** PROBLEM STATEMENT **
Everything from the line with "focal_35mm: 57" to the end of the data below must be returned exactly as it is, and nothing besides.

** THE DATA **
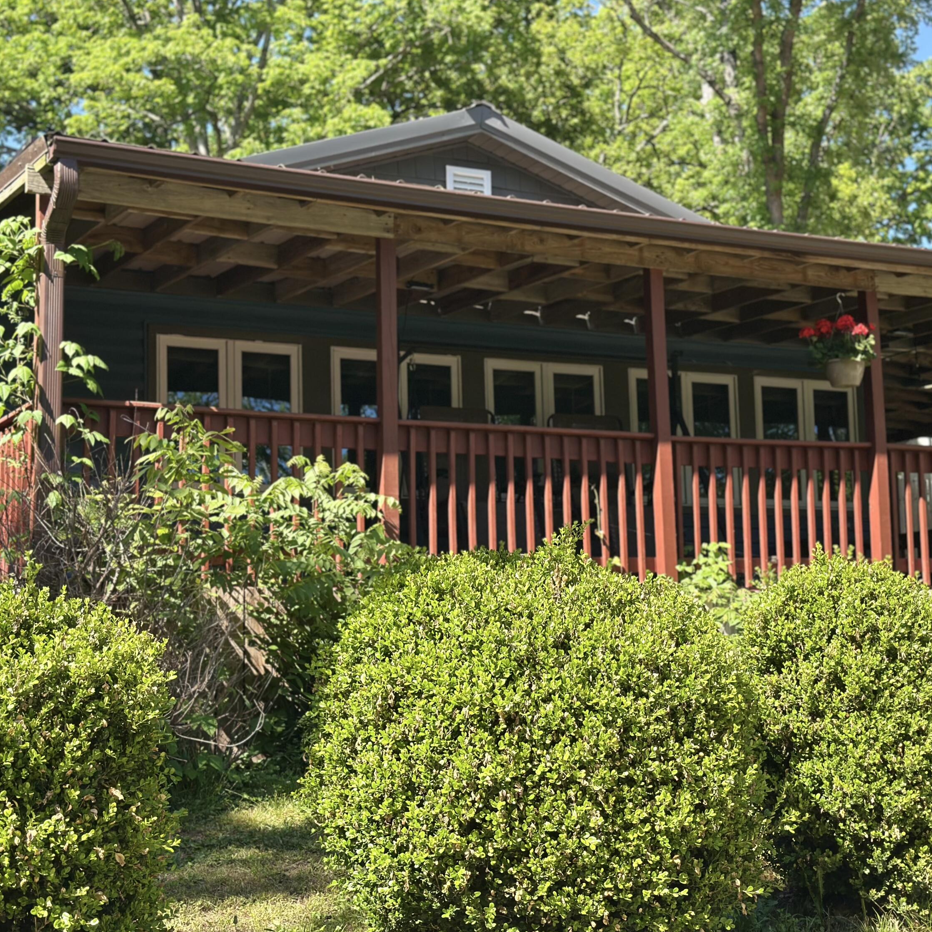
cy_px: 468
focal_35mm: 57
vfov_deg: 30.0
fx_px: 1736
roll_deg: +1.8
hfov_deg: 30.0
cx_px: 525
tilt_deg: +7.7
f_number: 1.78
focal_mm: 6.86
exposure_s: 1/1783
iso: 80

** OUTPUT FOR THIS EXERCISE **
focal_35mm: 57
vfov_deg: 30.0
fx_px: 1736
roll_deg: +1.8
hfov_deg: 30.0
cx_px: 525
tilt_deg: +7.7
f_number: 1.78
focal_mm: 6.86
exposure_s: 1/1783
iso: 80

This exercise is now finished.